■ Reading text:
Sunday, May 06, 2007

The Day the Music Died... and the Headlines Came Alive

So I popped over to my aunt and uncle's house yesterday in search of something approaching a breather. I always tend to get one at their place, and this time was no exception.

But there was a little something extra this time: a voracious reader/philosopher/jazz man in his retirement, my uncle found something he thought I'd like. And, well, to say I merely like it wouldn't suffice. Just in case anyone else didn't know about it, thought some of you might like it, too.

The present was a book compiled by the Florida-based Poynter Institute -- some of you know 'em as the good-journalism people who used to run the clergy abuse tracker -- of newspaper covers from around the world on 3 April 2005, when the top story was, of course, the death of John Paul II. (A sampling of the covers are also available online.)

■ Supplied records:
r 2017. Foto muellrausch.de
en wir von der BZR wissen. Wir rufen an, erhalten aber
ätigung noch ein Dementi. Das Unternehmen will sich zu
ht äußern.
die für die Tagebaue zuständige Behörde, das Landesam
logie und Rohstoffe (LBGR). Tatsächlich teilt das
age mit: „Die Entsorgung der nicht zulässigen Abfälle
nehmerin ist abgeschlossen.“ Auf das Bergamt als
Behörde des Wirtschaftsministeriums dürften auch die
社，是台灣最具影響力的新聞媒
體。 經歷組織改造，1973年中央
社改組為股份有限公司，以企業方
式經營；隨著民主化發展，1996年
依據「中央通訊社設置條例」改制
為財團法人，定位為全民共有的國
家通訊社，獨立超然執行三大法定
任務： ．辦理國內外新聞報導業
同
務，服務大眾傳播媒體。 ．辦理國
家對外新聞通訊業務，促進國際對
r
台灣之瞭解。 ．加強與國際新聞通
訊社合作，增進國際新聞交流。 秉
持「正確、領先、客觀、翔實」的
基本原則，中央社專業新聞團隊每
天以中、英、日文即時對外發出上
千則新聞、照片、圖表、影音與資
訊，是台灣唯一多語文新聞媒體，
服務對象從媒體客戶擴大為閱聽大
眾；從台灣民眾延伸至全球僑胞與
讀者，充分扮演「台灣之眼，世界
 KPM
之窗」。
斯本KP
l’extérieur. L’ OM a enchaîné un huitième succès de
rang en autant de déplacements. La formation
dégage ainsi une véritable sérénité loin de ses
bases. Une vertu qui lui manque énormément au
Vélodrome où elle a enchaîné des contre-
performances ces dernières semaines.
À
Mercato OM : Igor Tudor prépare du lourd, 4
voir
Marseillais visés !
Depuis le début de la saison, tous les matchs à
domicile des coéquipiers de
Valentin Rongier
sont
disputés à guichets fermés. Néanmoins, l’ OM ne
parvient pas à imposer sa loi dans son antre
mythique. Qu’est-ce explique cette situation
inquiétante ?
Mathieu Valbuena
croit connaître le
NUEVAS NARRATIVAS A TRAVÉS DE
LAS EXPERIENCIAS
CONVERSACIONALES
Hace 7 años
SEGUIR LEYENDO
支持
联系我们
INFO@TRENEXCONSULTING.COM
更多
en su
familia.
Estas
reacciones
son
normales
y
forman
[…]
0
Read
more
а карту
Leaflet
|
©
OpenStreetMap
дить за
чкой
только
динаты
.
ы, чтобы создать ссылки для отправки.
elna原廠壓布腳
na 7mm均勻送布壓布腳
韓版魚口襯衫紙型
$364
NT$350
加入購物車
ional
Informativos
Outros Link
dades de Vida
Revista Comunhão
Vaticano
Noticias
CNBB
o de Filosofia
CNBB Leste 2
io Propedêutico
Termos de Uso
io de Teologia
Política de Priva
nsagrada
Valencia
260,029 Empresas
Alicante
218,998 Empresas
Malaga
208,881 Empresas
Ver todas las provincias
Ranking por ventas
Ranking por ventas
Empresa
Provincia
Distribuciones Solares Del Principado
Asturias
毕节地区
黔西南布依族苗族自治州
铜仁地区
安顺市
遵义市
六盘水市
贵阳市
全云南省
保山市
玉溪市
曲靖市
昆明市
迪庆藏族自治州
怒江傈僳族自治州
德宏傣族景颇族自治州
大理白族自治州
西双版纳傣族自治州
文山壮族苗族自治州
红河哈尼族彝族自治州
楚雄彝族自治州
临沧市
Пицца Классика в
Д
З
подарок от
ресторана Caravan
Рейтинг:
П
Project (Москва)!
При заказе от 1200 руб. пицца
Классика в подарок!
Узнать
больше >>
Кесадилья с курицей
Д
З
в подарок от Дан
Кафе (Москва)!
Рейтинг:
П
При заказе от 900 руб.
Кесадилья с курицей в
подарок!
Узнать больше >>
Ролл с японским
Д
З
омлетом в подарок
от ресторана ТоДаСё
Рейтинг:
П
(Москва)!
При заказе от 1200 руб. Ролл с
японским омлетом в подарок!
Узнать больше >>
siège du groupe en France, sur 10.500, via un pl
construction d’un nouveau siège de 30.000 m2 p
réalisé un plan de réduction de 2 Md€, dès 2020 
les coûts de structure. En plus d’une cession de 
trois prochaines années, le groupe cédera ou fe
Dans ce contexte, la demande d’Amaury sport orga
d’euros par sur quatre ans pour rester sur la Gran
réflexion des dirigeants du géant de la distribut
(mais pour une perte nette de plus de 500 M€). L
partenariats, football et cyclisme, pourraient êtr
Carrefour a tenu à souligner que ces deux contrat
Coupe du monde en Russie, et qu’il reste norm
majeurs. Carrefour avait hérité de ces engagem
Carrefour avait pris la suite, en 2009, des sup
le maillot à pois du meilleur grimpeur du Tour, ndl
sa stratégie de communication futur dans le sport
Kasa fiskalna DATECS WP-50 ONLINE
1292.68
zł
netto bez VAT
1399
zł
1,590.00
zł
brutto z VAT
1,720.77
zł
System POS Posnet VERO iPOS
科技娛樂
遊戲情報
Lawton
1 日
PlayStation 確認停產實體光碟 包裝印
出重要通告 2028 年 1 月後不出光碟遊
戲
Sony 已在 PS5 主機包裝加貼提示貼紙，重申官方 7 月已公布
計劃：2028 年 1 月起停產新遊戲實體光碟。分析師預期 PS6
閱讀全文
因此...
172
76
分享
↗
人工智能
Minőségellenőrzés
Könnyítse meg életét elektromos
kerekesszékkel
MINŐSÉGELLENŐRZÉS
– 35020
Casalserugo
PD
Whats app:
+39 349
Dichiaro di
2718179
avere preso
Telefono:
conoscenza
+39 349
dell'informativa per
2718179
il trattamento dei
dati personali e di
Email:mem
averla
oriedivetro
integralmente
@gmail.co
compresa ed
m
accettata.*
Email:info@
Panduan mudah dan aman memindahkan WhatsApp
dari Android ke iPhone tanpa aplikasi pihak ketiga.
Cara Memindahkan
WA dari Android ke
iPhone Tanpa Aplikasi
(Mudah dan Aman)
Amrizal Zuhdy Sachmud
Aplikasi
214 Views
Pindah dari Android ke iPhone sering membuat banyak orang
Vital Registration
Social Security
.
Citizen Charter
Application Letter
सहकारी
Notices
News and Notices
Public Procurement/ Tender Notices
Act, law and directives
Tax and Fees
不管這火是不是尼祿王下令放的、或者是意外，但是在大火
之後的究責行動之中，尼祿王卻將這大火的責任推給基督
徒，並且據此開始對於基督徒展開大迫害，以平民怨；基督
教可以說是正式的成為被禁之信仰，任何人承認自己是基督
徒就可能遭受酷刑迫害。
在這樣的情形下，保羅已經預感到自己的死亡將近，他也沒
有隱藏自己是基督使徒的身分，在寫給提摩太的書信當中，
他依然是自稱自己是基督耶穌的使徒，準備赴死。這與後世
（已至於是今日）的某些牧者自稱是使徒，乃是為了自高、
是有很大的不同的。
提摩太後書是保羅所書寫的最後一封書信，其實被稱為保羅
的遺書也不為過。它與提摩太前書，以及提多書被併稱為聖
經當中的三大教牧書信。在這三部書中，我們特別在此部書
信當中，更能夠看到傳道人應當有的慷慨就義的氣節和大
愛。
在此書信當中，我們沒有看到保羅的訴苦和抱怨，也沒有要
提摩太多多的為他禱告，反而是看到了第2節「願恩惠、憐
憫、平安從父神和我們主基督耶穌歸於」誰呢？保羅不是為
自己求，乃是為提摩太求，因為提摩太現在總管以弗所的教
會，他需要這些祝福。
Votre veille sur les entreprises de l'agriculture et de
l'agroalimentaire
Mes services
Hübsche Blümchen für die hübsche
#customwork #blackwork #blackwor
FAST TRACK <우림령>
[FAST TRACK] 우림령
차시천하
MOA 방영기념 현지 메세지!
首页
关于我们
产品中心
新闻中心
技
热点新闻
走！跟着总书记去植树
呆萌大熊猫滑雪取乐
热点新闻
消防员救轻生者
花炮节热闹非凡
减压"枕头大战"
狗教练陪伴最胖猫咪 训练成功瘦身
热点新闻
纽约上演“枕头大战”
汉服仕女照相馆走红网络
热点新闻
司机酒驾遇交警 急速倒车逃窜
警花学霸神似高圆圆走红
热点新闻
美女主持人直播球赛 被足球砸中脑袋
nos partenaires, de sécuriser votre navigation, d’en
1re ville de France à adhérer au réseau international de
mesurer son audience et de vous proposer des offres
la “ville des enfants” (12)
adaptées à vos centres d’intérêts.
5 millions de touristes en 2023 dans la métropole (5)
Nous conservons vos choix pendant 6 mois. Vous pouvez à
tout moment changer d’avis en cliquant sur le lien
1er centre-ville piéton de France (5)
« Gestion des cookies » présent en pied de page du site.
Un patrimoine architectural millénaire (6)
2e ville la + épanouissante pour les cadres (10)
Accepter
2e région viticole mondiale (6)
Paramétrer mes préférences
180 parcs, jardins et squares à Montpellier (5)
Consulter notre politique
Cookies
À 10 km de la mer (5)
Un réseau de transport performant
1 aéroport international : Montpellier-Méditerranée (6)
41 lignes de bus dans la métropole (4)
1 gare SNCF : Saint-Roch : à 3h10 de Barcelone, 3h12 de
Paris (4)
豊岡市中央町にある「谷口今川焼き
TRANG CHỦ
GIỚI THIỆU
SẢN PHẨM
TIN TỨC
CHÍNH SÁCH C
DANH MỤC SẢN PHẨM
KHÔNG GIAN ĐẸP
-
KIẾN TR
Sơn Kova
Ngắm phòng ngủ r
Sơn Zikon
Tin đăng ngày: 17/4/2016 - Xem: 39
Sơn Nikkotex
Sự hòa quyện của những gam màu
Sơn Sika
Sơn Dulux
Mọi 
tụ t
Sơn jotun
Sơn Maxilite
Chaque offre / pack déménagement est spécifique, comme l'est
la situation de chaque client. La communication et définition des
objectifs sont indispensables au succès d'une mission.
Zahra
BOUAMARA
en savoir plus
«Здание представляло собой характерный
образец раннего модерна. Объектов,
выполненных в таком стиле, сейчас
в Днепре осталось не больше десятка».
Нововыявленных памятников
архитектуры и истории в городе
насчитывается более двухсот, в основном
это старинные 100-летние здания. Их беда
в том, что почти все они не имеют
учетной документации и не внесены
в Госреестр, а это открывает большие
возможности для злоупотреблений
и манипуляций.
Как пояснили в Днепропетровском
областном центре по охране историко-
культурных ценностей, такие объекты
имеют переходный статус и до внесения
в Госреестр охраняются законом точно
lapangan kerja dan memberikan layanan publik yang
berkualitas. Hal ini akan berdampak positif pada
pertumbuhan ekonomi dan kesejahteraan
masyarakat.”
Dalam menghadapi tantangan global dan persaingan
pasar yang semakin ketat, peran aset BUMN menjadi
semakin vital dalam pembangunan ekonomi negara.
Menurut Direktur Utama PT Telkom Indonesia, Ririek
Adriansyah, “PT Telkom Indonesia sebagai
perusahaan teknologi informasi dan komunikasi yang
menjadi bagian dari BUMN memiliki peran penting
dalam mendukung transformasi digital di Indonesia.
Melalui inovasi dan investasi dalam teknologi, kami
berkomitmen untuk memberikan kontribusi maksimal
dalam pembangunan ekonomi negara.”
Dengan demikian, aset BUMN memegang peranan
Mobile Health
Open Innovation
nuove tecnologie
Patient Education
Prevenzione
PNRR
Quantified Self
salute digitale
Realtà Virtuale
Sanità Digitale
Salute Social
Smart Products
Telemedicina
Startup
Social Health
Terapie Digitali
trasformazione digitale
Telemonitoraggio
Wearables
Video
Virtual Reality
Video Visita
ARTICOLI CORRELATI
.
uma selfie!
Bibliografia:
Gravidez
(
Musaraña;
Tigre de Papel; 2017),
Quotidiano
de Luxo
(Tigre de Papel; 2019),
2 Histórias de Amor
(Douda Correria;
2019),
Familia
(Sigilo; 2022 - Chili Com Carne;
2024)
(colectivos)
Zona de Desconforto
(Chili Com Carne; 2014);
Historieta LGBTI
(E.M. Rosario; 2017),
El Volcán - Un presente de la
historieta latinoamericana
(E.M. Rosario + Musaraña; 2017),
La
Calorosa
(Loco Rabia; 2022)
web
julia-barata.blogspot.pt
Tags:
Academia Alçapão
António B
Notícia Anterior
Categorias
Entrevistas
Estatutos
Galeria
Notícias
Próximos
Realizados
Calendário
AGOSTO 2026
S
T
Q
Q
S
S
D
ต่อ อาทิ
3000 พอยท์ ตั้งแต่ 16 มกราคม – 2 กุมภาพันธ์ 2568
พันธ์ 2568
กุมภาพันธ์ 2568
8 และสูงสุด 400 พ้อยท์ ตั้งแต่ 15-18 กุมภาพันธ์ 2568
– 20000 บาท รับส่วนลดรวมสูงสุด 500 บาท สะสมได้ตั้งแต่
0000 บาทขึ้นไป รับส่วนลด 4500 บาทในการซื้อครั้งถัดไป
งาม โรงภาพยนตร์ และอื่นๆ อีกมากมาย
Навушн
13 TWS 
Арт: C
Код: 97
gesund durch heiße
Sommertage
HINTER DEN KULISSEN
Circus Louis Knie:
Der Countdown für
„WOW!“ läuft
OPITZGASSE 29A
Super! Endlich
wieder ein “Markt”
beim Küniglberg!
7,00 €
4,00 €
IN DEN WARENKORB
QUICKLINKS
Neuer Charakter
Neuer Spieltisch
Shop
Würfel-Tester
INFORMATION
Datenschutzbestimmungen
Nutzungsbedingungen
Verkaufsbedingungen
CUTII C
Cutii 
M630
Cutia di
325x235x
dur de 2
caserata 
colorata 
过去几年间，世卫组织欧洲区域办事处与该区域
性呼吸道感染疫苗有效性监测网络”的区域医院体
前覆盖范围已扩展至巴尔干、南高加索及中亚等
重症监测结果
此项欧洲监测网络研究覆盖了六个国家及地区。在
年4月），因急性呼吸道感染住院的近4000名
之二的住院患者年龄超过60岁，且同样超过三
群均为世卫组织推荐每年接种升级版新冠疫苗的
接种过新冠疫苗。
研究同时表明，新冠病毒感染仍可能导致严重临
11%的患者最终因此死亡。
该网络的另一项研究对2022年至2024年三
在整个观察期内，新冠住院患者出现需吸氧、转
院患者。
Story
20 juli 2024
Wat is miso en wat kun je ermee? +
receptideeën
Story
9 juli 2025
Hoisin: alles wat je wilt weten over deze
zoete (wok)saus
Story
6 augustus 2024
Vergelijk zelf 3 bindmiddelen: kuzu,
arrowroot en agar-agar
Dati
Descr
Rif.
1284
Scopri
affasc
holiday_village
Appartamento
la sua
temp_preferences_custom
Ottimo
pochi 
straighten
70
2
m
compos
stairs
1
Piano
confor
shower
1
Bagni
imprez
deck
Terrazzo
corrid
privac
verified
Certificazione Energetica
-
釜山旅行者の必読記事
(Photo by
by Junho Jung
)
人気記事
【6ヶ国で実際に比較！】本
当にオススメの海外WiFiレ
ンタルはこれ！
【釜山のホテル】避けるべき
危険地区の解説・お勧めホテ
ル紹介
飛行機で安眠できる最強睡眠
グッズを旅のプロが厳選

■ Required work:
Print the passage of the blog post that begins at the words "The Day the" and stops after "was no exception.". Rely only on the blog post, not on the items.

■ Task result:
The Day the Music Died... and the Headlines Came Alive

So I popped over to my aunt and uncle's house yesterday in search of something approaching a breather. I always tend to get one at their place, and this time was no exception.